▶ _Task details_: List every line of the material that contains the word "lens".

▶ _Recorded data_:
....

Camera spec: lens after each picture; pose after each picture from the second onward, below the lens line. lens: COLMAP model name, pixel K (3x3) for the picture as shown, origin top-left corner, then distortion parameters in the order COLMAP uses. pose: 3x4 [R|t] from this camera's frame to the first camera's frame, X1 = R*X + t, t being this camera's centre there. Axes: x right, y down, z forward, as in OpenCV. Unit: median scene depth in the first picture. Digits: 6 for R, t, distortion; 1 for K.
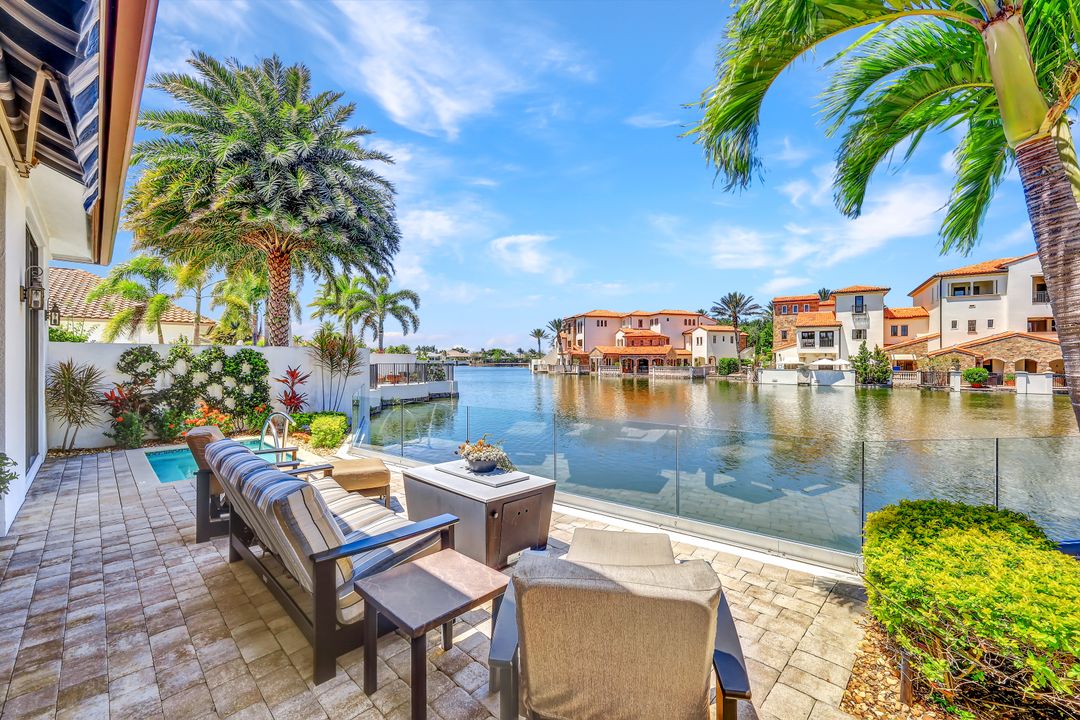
lens RADIAL K [[435.7, 0, 546.0], [0, 435.7, 357.8], [0, 0, 1]] dist [-0.000260, -0.000218]
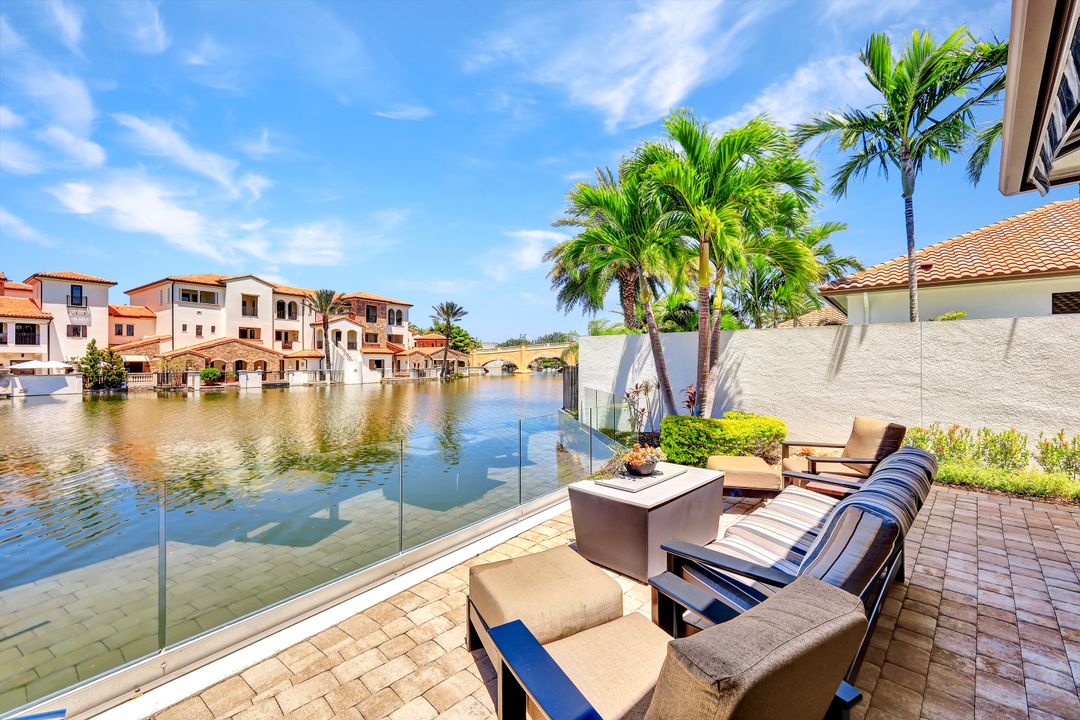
lens RADIAL K [[440.4, 0, 530.9], [0, 440.4, 357.1], [0, 0, 1]] dist [-0.002061, 0.000228]
pose [[0.031447, 0.005232, 0.999492, -0.097709], [0.000595, 0.999986, -0.005253, 0.000827], [-0.999505, 0.000760, 0.031444, 0.105413]]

....

▶ _Answer space_:
Camera spec: lens after each picture; pose after each picture from the second onward, below the lens line. lens: COLMAP model name, pixel K (3x3) for the picture as shown, origin top-left corner, then distortion parameters in the order COLMAP uses. pose: 3x4 [R|t] from this camera's frame to the first camera's frame, X1 = R*X + t, t being this camera's centre there. Axes: x right, y down, z forward, as in OpenCV. Unit: median scene depth in the first picture. Digits: 6 for R, t, distortion; 1 for K.
lens RADIAL K [[435.7, 0, 546.0], [0, 435.7, 357.8], [0, 0, 1]] dist [-0.000260, -0.000218]
lens RADIAL K [[440.4, 0, 530.9], [0, 440.4, 357.1], [0, 0, 1]] dist [-0.002061, 0.000228]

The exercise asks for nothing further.